Female Genital Mutilation: The Dangers of Social Currency

This week in Egypt, in a joint statement medics and human rights organisations condemned the actions of the Freedom and Justice Party -the political arm of the Muslim Brotherhood in raising a convoy providing mobile female genital mutilation services and vaginal inspections.

This week in Egypt, in a joint statement medics and human rights organisations condemned the actions of the Freedom and Justice Party -the political arm of the Muslim Brotherhood in raising a convoy providing mobile female genital mutilation services and vaginal inspections. This is in spite of Egypt's commitment as a state to the universal declaration on human rights and child rights convention including the right to bodily integrity.

IMAGE: UNICEF 2010

To many such as UNICEF who campaign for awareness of this harmful practice in western countries however, Egypt remains a giant on the list of over 30 offending countries that provide this 'service' for over 90% of Egyptian girls and increasingly international clients, from for example Britain, India and Pakistan notwithstanding the 28 African countries that practice FGM.

Though we see a growing alignment in public media between FGM and Muslims in fact this practice pre-dates Islam by a long way, it is believed that Pharonic cultures practiced it among the highest echelons of society (circa 1450bc), thus this heinous act became a vehicle for social mobility aiding the lower classes to marry into the upper classes.

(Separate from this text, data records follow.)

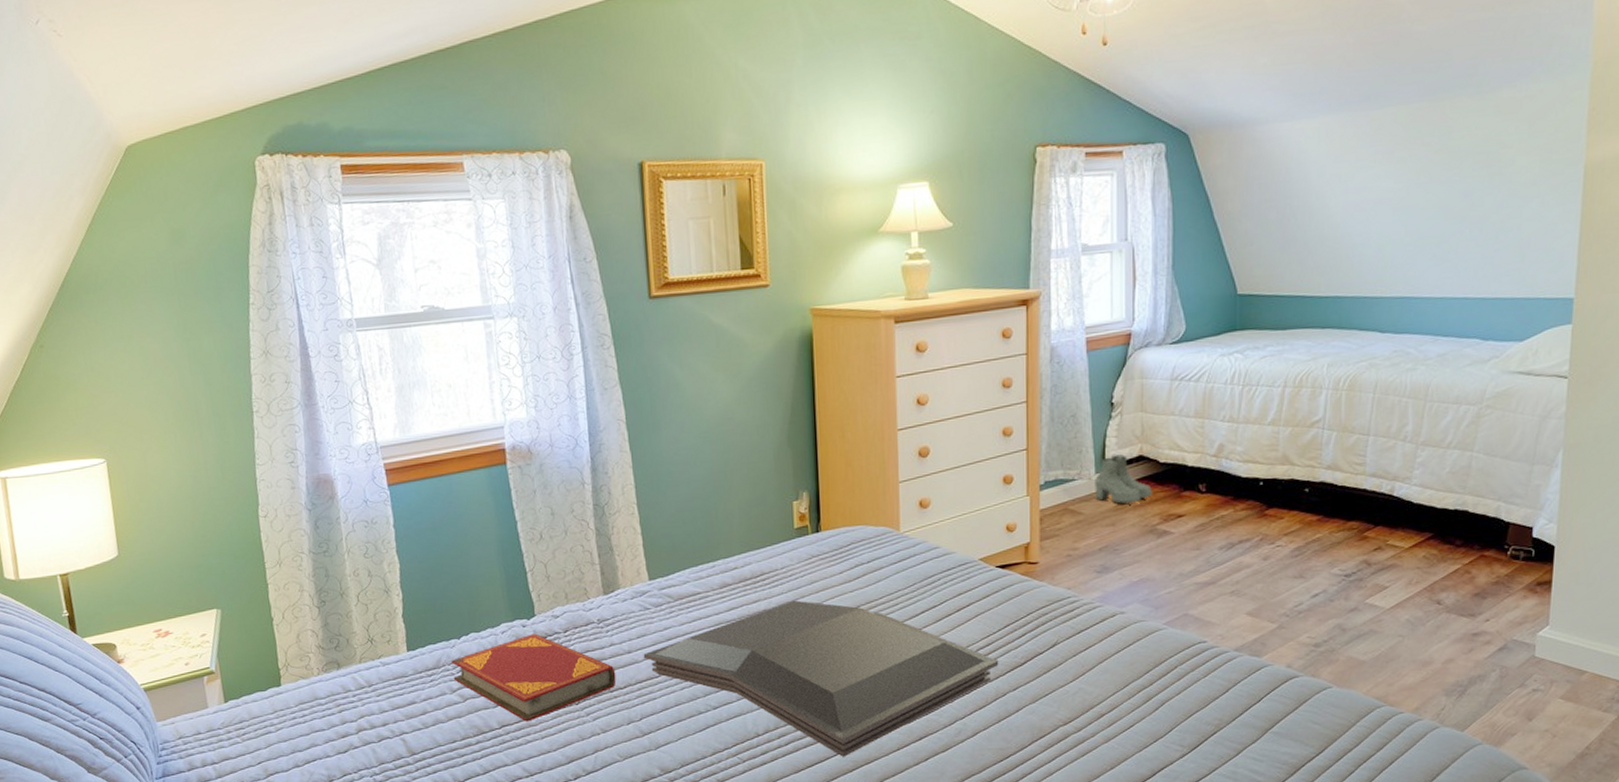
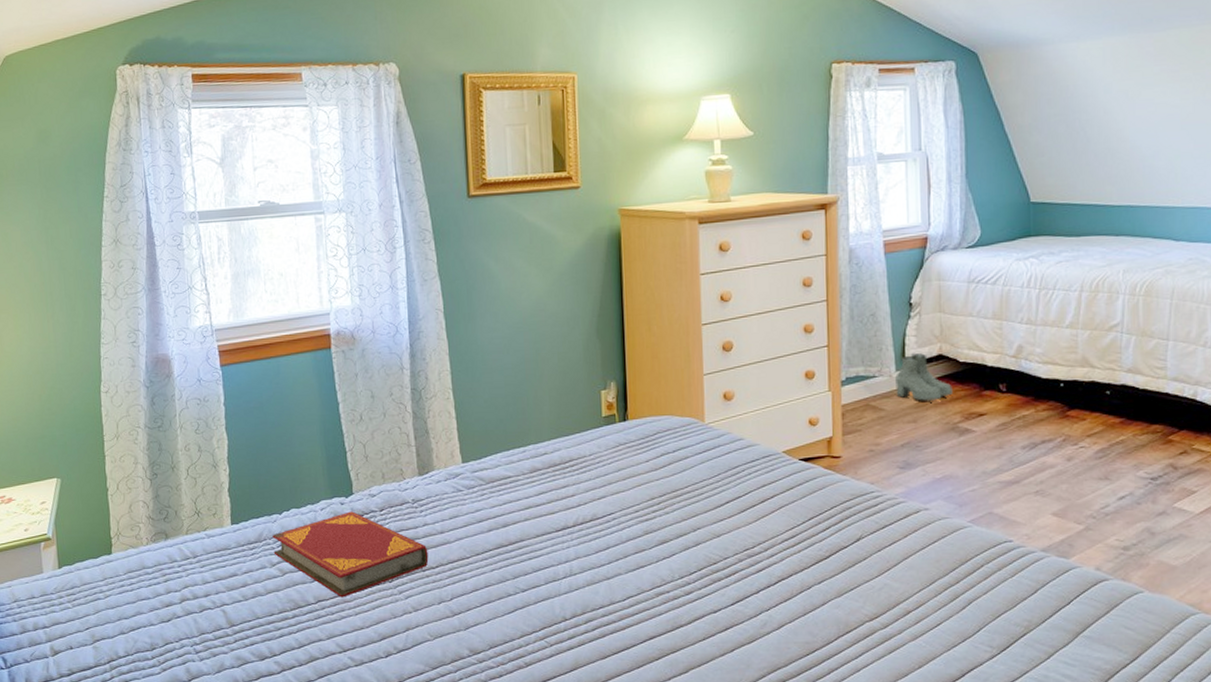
serving tray: present [643,600,999,757] -> none [455,486,804,645]

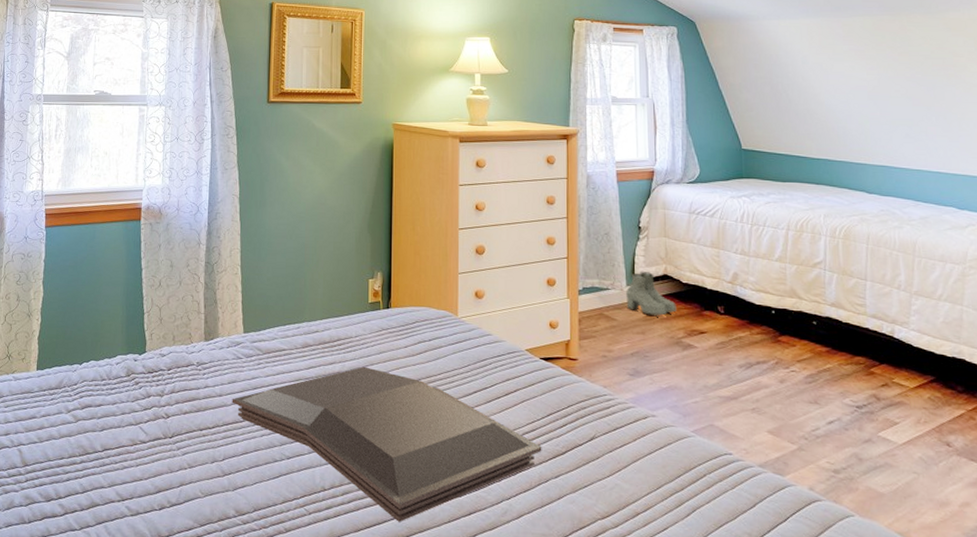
hardback book: present [272,511,429,598] -> none [70,368,207,448]
serving tray: none [455,486,804,645] -> present [232,366,542,522]

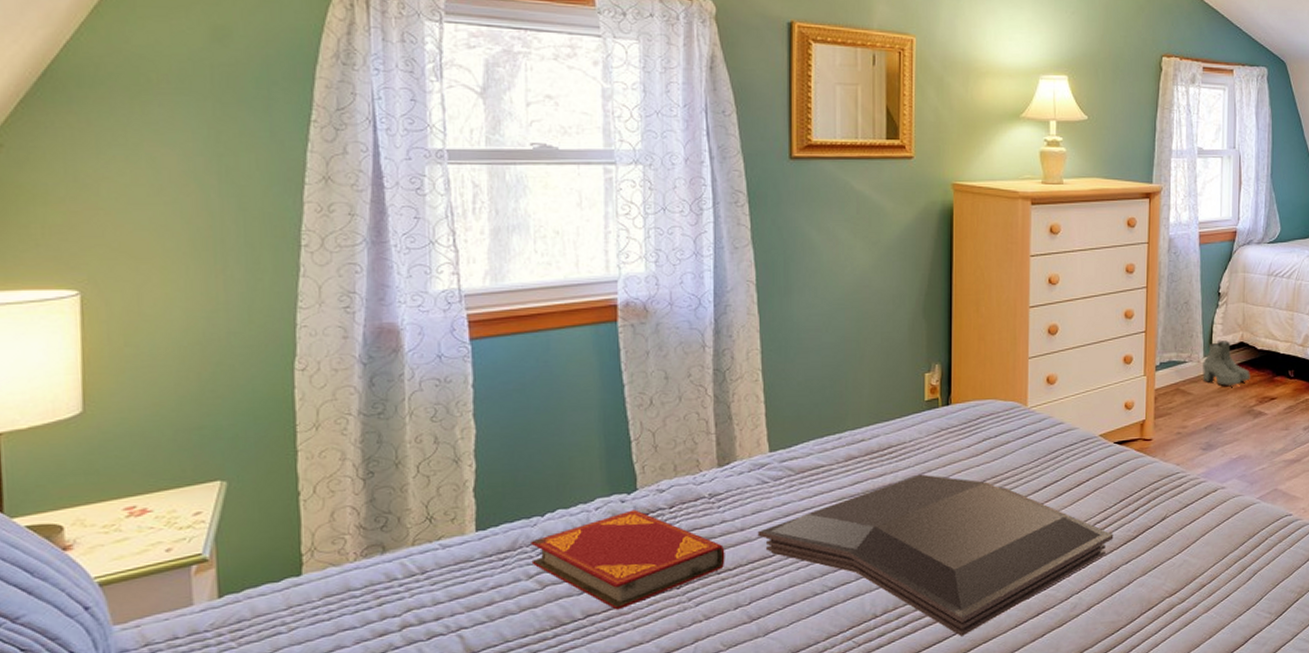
hardback book: none [70,368,207,448] -> present [531,510,725,610]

For those wondering why on earth (in spite of the many rebuttals from Islamic clerics that FGM is distinctly un-Islamic) the Muslim Brotherhood have decided to virtually campaign on their support of it? Perhaps a view down the lens of social currency is helpful. Certainly we are not unfamiliar here in the UK with the idea of politicians aligning themselves with moral currencies such as marriage and sexuality in the face of the rapid decline of monetary capital. The Muslim Brotherhood also find that taking the [dubious] moral high-ground of chastity and honour avails them the opportunity to triumphantly reach into the heart of the vast majority of economically deprived Egyptians without offering any actual policies to relieve their hardship.

Once again, women must pay the real cost, upon their bodies and within their painful memories, women's complicity in the practice the greatest gift to the un-Islamic, callous and greedy politik that has engulfed the Muslim world.

FGM is rife among communities where the social capital of the family or tribe is secured through marriage and childbirth. In poverty-stricken communities the frequency of FGM rises because social capital functions in the place of hard currency. Governments (with their 21st century knowledge on medical evidence against FGM) that allow and even promote such egregious acts as bound up with honour and religiosity are inevitably in fact revealing their unwillingness and incapacity to raise their people economically.

In Britain, conservative estimates are that 100,000 women are victims of FGM, against a backdrop of 130 million worldwide, with three million a year being cut in the name of honour. Only recently the Crown Prosecution Services began proceedings against a British man who advised a British family to go abroad for FGM, and many of us know as practitioners and researchers that this is the tip of the iceberg .

As the Western world experiences hard times we may see an increase rather than a reduction of this appalling practice among our people, local socio-political skirmishes translating to heightened controls on marginalised women; their honour being called upon to shore up moral deficits elsewhere. In the coming months it will be up to each and every one of us to police and prevent any decline in the human rights of girls and women through FGM and make sure our voices are heard in our communities and neighbourhoods, standing behind those who wish to be free of this oppressive cultural practice but lack the moral support to overcome this culturally entrenched abuse.